By John Richardson
China petrochemical and polymer price spreads over naphtha feedstock costs will rebound over the next few weeks as a result of events at the G2o meeting in Japan. The US has agreed to resume trade talks with China and pause on imposing any more tariffs on Chinese goods.
Buyers of petrochemicals and polymers will be a little more willing to build inventories in some value chains where overstocking isn’t a problem. Producers will as a result gain a little more pricing power.
The improvement in spreads will act as a further reminder that spread analysis remains the single best means of gauging the health of the petrochemicals industry.
But we are not out of the woods yet. Far from it. To stretch the old cliché further, we have only just walked past the first few trees as we enter a new era of great power competition.
The US and China are still locked in geopolitical disputes over for issues such as China’s increased presence in South China Sea.
President Trump surprised everybody during the G20 by reversing course on the ban on US companies selling products and services to the Chinese tech giant, Huawei. But that’s gone down badly with hard line Senators. His promise to Xi may not get Congress approval.
This tells us that despite the pause for breath in the trade war the US and China remain on course for a Cold War and a war over access to technology.
As for the trade war, US tariffs on $200bn of Chinese imports remain in place, as do Chinese tariffs on US imports including a range of petrochemicals and polymers such as methanol, ethylene glycols, HDPE, LLDPE and PP.
Only a brief recovery in spreads
Because this is only a pause for breath in the trade war and because, as I said, we still face a Cold War and a technology war, I cannot see a big recovery in “big ticket” or expensive goods in China such as autos.
“Why would anybody suddenly want to go out and buy a car, let alone a new house, when they know the US President could so easily change his mind? I don’t see any recovery in demand as long as the tensions between the US and China remain,” said a Shanghai-based executive with a polyolefins producer.
The weak Chinese consumer markets are not just the result of the US and China trade tensions. The availability of credit in China remains constrained as the Chinese government continues its battle against bad debt
So expect the recovery in spreads of Chinese pricing over naphtha to quickly fade away as petrochemicals buyers realise that real demand hasn’t recovered. Spreads for key products such as benzene, mono-ethylene glycol and PE will quickly return to multi-year lows.
PP demand growth at just 2%
The latest China Customs department PP import data and our latest estimates of local production show that apparent demand growth (net imports plus local production) grew by just 2% in January-May 2019 on a year-on-year basis.
A fall in May imports over April and a downward revision of our estimates for local production are behind the fall to just 2% growth compared with 6% growth in the January-April period.

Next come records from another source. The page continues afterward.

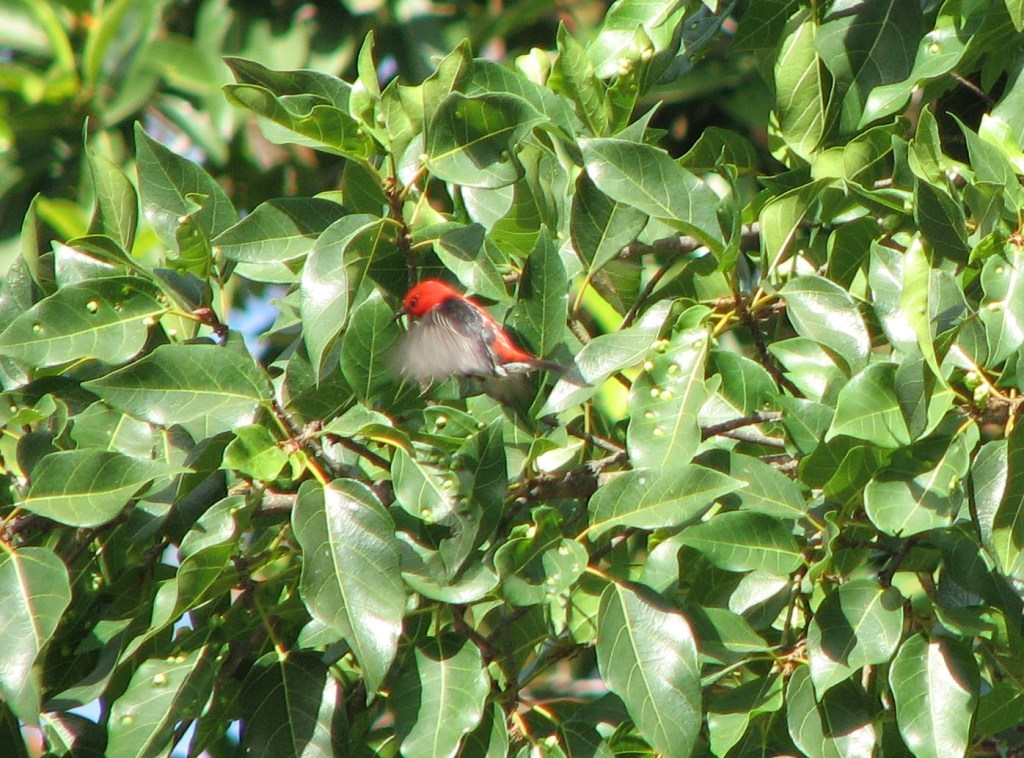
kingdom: Animalia
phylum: Chordata
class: Aves
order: Passeriformes
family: Meliphagidae
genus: Myzomela
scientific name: Myzomela sanguinolenta
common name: Scarlet myzomela
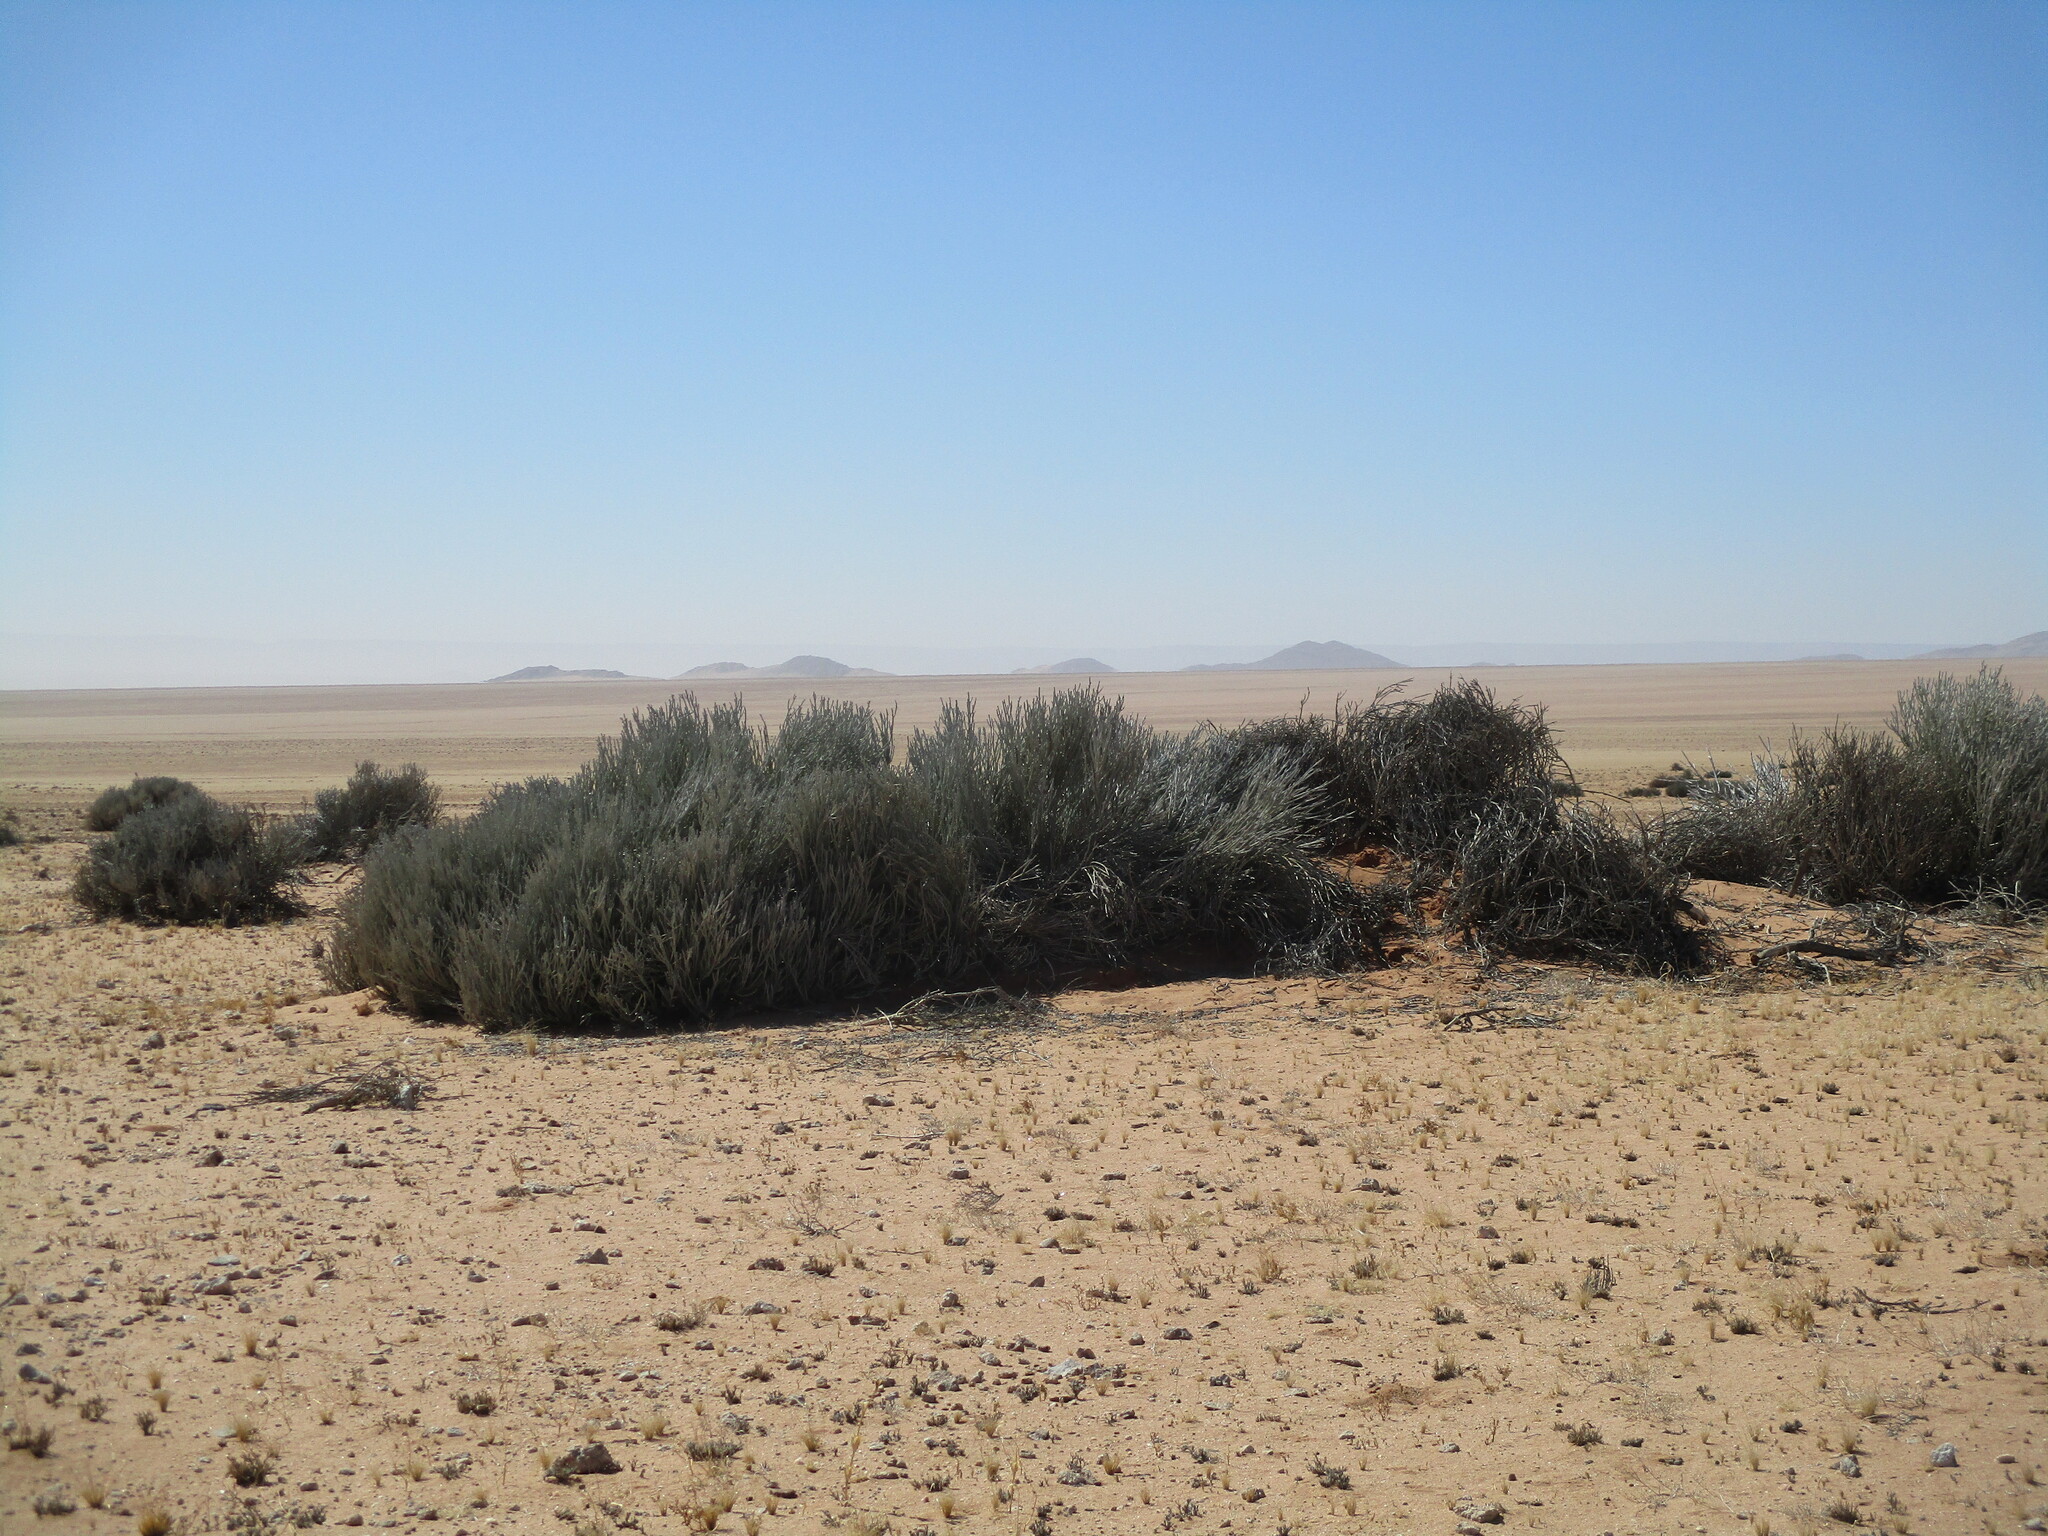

If 2% ended up being full-year growth, and I see this as perfectly possible, consumption would be around 1.4m tonnes less than our base case forecast in the ICIS Supply & Demand Database. Two per cent would also be the lowest annual growth since 2012.
As later blog posts will detail, it is the same pattern in acrylonitrile butadiene styrene, expandable polystyrene and styrene butadiene styrene. January-May demand growth remained low with no realistic prospects of major recoveries.
This is not the end of the world as Chinese demand growth is still positive and will remain positive in 2019 and 2020. But for those companies that have added capacity on assumptions of much higher growth, it might end up feeling a little like the end of the world.